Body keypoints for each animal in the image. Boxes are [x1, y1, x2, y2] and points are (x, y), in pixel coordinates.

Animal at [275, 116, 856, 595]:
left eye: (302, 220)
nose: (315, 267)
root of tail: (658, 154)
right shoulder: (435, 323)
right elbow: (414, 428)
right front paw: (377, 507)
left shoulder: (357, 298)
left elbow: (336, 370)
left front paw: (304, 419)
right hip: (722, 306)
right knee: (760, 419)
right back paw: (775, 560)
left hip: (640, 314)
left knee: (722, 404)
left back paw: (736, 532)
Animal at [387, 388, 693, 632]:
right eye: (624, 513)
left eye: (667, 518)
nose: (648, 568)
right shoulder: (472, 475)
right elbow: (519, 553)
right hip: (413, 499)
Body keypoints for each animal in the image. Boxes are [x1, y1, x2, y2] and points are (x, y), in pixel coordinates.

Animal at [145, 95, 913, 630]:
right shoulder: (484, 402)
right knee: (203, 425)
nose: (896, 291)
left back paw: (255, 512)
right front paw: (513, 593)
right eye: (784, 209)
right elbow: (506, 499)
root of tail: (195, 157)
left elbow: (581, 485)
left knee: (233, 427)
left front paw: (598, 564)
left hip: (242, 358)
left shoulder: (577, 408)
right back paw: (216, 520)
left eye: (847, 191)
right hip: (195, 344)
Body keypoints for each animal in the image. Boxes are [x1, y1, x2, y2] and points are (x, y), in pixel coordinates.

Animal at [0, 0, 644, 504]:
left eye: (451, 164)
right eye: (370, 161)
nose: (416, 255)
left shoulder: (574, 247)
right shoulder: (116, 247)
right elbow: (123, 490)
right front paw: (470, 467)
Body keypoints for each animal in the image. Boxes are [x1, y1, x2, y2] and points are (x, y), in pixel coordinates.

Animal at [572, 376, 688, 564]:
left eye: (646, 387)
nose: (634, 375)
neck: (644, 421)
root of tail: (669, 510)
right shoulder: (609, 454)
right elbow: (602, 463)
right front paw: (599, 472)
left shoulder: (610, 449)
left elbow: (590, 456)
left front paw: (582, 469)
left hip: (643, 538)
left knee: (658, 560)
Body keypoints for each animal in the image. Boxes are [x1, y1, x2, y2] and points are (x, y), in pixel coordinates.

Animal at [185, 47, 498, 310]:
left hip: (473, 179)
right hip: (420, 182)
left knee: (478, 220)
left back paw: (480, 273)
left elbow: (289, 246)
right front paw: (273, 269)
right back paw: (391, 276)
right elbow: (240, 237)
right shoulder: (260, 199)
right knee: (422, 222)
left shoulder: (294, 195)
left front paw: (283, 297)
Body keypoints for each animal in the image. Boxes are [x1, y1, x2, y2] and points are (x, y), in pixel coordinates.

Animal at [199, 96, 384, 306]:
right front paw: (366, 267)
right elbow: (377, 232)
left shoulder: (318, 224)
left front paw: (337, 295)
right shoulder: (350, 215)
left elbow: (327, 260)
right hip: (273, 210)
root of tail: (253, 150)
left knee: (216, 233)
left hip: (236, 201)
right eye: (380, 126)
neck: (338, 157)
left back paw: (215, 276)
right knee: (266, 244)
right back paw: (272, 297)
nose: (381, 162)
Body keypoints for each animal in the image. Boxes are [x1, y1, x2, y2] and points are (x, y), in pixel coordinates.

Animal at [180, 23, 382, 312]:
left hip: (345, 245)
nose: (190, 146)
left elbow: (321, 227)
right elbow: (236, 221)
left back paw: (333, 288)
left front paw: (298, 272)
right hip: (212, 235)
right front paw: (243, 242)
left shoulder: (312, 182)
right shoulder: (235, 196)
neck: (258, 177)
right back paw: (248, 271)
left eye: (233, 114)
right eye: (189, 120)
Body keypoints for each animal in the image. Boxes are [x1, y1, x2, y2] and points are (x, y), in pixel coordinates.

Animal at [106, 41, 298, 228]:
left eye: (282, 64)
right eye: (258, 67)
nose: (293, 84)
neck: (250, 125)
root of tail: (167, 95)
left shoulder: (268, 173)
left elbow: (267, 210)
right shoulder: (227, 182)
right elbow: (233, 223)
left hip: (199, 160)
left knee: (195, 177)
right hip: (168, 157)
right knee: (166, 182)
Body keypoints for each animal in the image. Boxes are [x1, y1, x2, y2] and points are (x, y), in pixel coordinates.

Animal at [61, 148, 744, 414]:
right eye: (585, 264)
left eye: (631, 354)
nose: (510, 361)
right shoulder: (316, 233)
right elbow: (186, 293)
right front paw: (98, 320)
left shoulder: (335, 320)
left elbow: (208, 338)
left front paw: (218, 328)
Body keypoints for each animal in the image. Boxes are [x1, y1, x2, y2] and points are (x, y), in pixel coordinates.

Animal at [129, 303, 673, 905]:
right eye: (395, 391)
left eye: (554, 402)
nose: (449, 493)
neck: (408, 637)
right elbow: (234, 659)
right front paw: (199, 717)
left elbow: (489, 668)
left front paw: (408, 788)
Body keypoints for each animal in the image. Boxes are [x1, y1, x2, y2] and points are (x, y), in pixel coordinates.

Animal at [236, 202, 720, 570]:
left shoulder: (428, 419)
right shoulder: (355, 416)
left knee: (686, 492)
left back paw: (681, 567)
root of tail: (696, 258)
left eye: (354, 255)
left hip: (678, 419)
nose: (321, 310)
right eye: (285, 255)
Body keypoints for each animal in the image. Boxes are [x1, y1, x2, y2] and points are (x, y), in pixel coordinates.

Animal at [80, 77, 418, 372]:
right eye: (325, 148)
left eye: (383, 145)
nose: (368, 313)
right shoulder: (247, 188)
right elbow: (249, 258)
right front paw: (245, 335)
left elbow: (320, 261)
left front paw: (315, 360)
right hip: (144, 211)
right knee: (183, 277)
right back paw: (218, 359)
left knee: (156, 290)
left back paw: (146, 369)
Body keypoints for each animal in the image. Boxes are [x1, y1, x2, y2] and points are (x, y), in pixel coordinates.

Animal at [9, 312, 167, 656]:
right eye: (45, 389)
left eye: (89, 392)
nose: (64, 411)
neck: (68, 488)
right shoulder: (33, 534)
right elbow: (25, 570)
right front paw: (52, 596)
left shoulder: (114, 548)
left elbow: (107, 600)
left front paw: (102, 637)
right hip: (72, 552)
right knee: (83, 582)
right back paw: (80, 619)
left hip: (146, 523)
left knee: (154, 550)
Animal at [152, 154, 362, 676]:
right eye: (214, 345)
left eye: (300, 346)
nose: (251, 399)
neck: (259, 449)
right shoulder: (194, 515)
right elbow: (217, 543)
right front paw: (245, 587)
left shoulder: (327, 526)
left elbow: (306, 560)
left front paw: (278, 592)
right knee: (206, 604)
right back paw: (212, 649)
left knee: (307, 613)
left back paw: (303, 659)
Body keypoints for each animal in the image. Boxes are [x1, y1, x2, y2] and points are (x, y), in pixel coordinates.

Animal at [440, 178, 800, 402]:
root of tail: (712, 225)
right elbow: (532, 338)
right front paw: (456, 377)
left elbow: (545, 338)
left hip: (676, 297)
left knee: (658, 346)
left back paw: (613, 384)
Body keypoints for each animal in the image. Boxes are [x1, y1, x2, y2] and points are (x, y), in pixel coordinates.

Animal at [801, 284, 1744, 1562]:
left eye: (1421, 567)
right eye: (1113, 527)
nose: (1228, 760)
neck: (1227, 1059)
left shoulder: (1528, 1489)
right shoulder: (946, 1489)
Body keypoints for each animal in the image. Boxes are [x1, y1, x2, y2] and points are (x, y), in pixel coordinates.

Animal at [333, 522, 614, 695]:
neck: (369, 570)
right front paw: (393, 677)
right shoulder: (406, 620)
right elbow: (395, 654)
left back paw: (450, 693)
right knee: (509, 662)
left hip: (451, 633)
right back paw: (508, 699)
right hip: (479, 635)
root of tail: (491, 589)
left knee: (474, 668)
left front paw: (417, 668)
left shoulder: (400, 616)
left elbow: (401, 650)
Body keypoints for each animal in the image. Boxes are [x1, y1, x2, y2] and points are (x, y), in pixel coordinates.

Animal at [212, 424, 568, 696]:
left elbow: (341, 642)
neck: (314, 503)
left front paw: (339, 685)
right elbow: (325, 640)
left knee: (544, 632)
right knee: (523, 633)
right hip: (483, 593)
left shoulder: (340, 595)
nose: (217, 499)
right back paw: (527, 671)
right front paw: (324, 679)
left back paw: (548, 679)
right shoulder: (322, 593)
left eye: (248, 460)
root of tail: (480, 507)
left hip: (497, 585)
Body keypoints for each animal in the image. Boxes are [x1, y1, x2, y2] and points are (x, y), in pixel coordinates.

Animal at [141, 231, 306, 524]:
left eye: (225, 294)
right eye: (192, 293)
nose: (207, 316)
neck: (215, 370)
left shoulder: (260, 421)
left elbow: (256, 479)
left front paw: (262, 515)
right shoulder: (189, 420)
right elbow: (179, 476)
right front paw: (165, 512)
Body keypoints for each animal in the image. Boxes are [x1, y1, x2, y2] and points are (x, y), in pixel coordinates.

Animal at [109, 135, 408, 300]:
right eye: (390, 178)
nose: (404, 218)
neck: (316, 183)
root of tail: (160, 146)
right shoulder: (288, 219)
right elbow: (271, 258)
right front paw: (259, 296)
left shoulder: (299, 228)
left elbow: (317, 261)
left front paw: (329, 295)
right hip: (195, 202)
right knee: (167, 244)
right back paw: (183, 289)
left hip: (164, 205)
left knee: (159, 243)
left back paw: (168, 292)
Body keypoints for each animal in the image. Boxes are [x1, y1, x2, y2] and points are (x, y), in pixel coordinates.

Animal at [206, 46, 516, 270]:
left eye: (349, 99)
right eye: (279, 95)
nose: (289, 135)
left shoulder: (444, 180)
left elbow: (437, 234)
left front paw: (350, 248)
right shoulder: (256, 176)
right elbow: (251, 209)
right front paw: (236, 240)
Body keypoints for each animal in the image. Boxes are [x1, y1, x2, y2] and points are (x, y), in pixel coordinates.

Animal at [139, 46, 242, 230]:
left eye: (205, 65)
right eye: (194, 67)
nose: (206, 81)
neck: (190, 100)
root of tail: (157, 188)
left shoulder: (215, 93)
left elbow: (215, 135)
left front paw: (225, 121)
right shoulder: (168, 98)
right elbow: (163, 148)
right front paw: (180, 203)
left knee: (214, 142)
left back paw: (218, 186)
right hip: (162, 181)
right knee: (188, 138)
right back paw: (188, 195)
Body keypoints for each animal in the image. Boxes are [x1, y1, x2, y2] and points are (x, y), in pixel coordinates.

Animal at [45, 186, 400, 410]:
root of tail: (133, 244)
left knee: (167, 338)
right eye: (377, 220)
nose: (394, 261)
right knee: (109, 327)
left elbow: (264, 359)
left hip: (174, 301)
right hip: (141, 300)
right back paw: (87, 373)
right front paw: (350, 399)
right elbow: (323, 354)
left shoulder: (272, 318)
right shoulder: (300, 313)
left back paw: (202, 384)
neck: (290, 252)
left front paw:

----------------------------------------

- _Problem statement_: What is asked for is an exact copy of the lines above from the one containing "right back paw: (508, 699)" through the one containing "right front paw: (165, 512)", and only those.

- _Answer space_:
right back paw: (508, 699)
right hip: (479, 635)
root of tail: (491, 589)
left knee: (474, 668)
left front paw: (417, 668)
left shoulder: (400, 616)
left elbow: (401, 650)
Body keypoints for each animal in the image. Boxes are [x1, y1, x2, y2] and points are (x, y), in pixel coordinates.

Animal at [212, 424, 568, 696]:
left elbow: (341, 642)
neck: (314, 503)
left front paw: (339, 685)
right elbow: (325, 640)
left knee: (544, 632)
right knee: (523, 633)
right hip: (483, 593)
left shoulder: (340, 595)
nose: (217, 499)
right back paw: (527, 671)
right front paw: (324, 679)
left back paw: (548, 679)
right shoulder: (322, 593)
left eye: (248, 460)
root of tail: (480, 507)
left hip: (497, 585)
Body keypoints for each animal in the image. Boxes are [x1, y1, x2, y2] and points are (x, y), in pixel coordinates.

Animal at [141, 231, 306, 524]:
left eye: (225, 294)
right eye: (192, 293)
nose: (207, 316)
neck: (215, 370)
left shoulder: (260, 421)
left elbow: (256, 479)
left front paw: (262, 515)
right shoulder: (189, 420)
right elbow: (179, 476)
right front paw: (165, 512)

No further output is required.